Oublie la course. Pense destruction.
La première erreur que tu peux faire avec Burnout 2, c’est de le comparer à Gran Turismo. Ici, tu n’es pas là pour maîtriser un bolide sur un circuit propre. Tu es là pour survivre, écraser, provoquer le chaos. Rouler en sens inverse, frôler les camions, serrer les adversaires au maximum… tout ça remplit une jauge de boost. Et ce boost, quand tu l’enclenches, c’est une montée d’adrénaline pure. L’écran s’étire, le son change, la vitesse devient irréelle. Criterion avait compris une chose essentielle : la récompense doit être immédiate et sensorielle. Tu comprends en deux secondes que jouer dangereusement te rend plus puissant. C’est du game design brillant.

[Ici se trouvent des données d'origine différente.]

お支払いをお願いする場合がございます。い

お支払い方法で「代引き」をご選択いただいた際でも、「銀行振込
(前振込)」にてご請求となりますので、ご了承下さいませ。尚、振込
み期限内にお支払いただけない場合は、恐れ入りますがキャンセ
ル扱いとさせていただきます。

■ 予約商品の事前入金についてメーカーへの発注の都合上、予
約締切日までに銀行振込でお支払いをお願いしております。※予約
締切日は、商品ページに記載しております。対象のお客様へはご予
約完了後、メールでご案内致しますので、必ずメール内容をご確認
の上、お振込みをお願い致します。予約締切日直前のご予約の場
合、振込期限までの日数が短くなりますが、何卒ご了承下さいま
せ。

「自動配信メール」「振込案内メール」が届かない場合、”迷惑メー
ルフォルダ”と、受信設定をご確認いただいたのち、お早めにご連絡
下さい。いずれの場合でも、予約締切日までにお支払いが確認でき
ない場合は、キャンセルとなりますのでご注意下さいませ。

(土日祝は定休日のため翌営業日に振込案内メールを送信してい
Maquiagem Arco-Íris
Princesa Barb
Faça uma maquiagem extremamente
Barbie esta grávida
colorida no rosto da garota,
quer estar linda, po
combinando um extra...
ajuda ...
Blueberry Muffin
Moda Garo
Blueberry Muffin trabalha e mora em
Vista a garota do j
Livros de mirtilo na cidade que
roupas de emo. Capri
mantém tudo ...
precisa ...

Le Takedown : la mécanique qui change tout
Burnout 2 introduit le Takedown, signature de la série. Tu balances un adversaire dans le décor. Un camion, un rail de sécurité, une voiture en sens inverse. La caméra marque le coup avec un ralenti brutal, la ferraille vole, et tu repars avec ta jauge pleine. Ce moment-là, ce n’est pas juste satisfaisant — c’est libérateur. Criterion avait trouvé le moyen de transformer l’agressivité au volant en plaisir pur. Et le pire, c’est que ça fonctionne à chaque fois. Le cinquantième Takedown procure exactement le même effet que le premier. Cette constance dans la récompense, c’est ce qui crée l’addiction.
Le Mode Crash : le chaos comme objectif
C’est le Mode Crash qui m’a vraiment rendu dingue. Le concept est simple : une intersection, une voiture, et un seul objectif — faire le maximum de dégâts matériels en dollars. Au début tu fonçes dans le tas. Puis tu commences à comprendre les trajectoires, les effets de chaîne. Un bus percute une citerne qui explose qui propulse trois voitures dans un magasin. Le Mode Crash devient alors un puzzle destructif où la solution s’appelle l’apocalypse. Chaque niveau a son score parfait théorique, et tu recommences inlassablement pour trouver la combinaison idéale. Peu de jeux ont réussi à créer ce niveau d’obsession depuis.
Pourquoi ce jeu reste mythique
Ce qui rend Burnout 2 spécial, au fond, c’est qu’il avait une identité. Une philosophie radicale et assumée : te rendre accro, te faire ressentir quelque chose d’intense à chaque session. Pas de fioritures, pas de mode carrière interminable, pas de microtransactions. Juste toi, ta manette, et l’envie irrépressible de tout détruire encore une fois.
Dans un paysage vidéoludique souvent trop sage, Burnout 2 ressemble aujourd’hui à une anomalie magnifique. Un jeu qui savait exactement ce qu’il voulait être — et qui l’était à 100%.